There should be no need to explicitly protect the prototype object (it's existence is implied by the structure check matching).  If the prototype object has been freed & GC'ed then no objects can exist with this structure, so the structure check must fail.  We cannot get a false positive from the structure check through the structure being freed and a new structure happening to be allocated in the same location, since the codeblock preserved the structure.

In the case of the callee, we also don't need protect the object, but for slightly subtler reasons.  The prototype structure implies the prototype has a property of a given name with a specific value.  It would be possible for the callee to be GC'ed, and a new object to be allocated in its place.  For this to happen all objects of the prototype stucture must have also been destroyed (or their structures must have changed).  The new object allocated in place of the callee could be added to an object with the same name, follow the same structure transition, and reach the same prototype structure as had previously been reached.  However in such a set of events an the correct result for op method check to produce is still callee (albeit a new value of callee that just happens to be at the same location).
Comment 22 Zoltan Herczeg 2009-07-21 00:01:34 PDT
Created attachment 33149 [details]
Cache the structure of the prototype
Comment 23 Zoltan Herczeg 2009-07-21 06:43:14 PDT
Created attachment 33174 [details]
layout test for op_method_call bug
Comment 24 Gavin Barraclough 2009-07-21 21:04:22 PDT
Committed with fix to make the layout test pass.
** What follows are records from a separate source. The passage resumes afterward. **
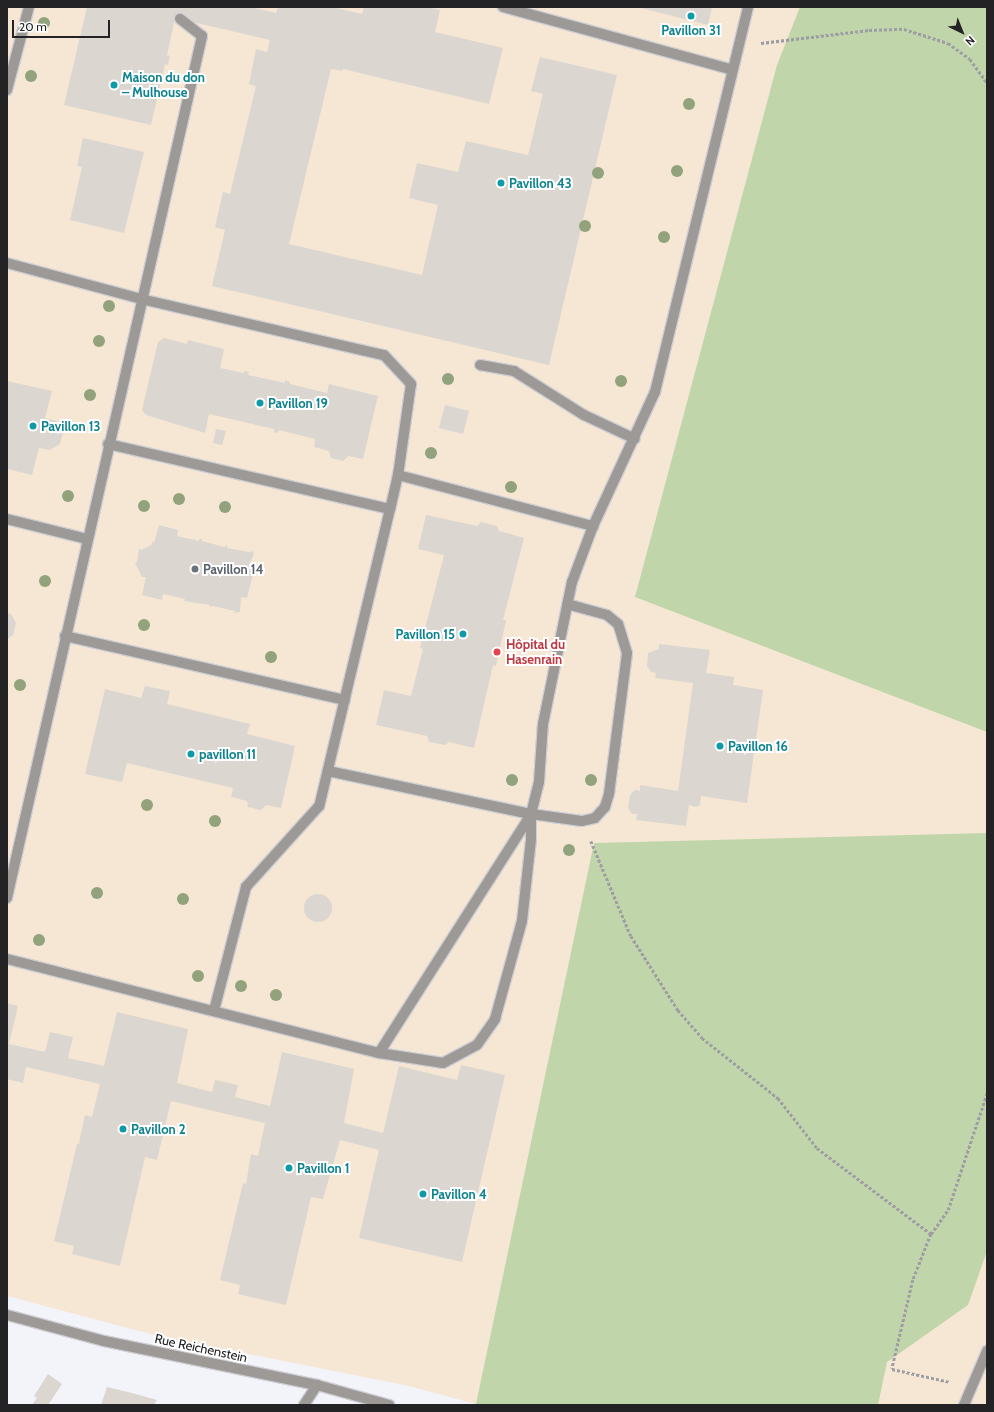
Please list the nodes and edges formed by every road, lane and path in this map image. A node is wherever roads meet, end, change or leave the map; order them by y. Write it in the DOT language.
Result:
graph roads {
  1 [pos="29,7"];
  2 [pos="504,7"];
  3 [pos="748,7"];
  4 [pos="180,19"];
  5 [pos="738,43"];
  6 [pos="733,70"];
  7 [pos="987,82"];
  8 [pos="7,90"];
  9 [pos="7,263"];
  10 [pos="141,298"];
  11 [pos="480,365"];
  12 [pos="635,439"];
  13 [pos="108,444"];
  14 [pos="398,475"];
  15 [pos="390,509"];
  16 [pos="7,519"];
  17 [pos="593,526"];
  18 [pos="87,539"];
  19 [pos="567,604"];
  20 [pos="65,636"];
  21 [pos="344,700"];
  22 [pos="328,770"];
  23 [pos="531,814"];
  24 [pos="582,821"];
  25 [pos="7,898"];
  26 [pos="7,959"];
  27 [pos="214,1011"];
  28 [pos="378,1053"];
  29 [pos="987,1093"];
  30 [pos="931,1234"];
  31 [pos="7,1315"];
  32 [pos="987,1351"];
  33 [pos="317,1385"];
  34 [pos="972,1387"];
  35 [pos="304,1405"];
  36 [pos="389,1405"];
  37 [pos="964,1405"];
  1 -- 8 [label="street"];
  2 -- 6 [label="street"];
  3 -- 5 [label="street"];
  4 -- 10 [label="street"];
  5 -- 6 [label="street"];
  5 -- 7 [label="path"];
  6 -- 12 [label="street"];
  9 -- 10 [label="street"];
  10 -- 13 [label="street"];
  10 -- 14 [label="street"];
  11 -- 12 [label="street"];
  12 -- 17 [label="street"];
  13 -- 15 [label="street"];
  13 -- 18 [label="street"];
  14 -- 15 [label="street"];
  14 -- 17 [label="street"];
  15 -- 21 [label="street"];
  16 -- 18 [label="street"];
  17 -- 19 [label="street"];
  18 -- 20 [label="street"];
  19 -- 23 [label="street"];
  19 -- 24 [label="street"];
  20 -- 21 [label="street"];
  20 -- 25 [label="street"];
  21 -- 22 [label="street"];
  22 -- 23 [label="street"];
  22 -- 27 [label="street"];
  23 -- 24 [label="street"];
  23 -- 28 [label="street"];
  23 -- 28 [label="street"];
  24 -- 30 [label="path"];
  26 -- 27 [label="street"];
  27 -- 28 [label="street"];
  29 -- 30 [label="path"];
  30 -- 34 [label="path"];
  31 -- 33 [label="street, Rue Reichenstein"];
  32 -- 34 [label="street"];
  33 -- 35 [label="street"];
  33 -- 36 [label="street, Rue Reichenstein"];
  34 -- 37 [label="street"];
}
Sending        JavaScriptCore/ChangeLog
Sending        JavaScriptCore/bytecode/CodeBlock.cpp
Sending        JavaScriptCore/bytecode/CodeBlock.h
Sending        JavaScriptCore/jit/JITPropertyAccess.cpp
Sending        LayoutTests/ChangeLog
Adding         LayoutTests/fast/js/method-check-expected.txt
Adding         LayoutTests/fast/js/method-check.html
Adding         LayoutTests/fast/js/resources/method-check.js
Transmitting file data ........
Committed revision 46210.
Comment 25 Sam Weinig 2009-07-21 21:23:08 PDT
There is a way to force gc from a layout test, GCController.collect().  This should usually be accompanied by a loop to force gc if the method is not available (such as when called from the browser it self).  See fast/js/activation-object-function-lifetime.html for an example.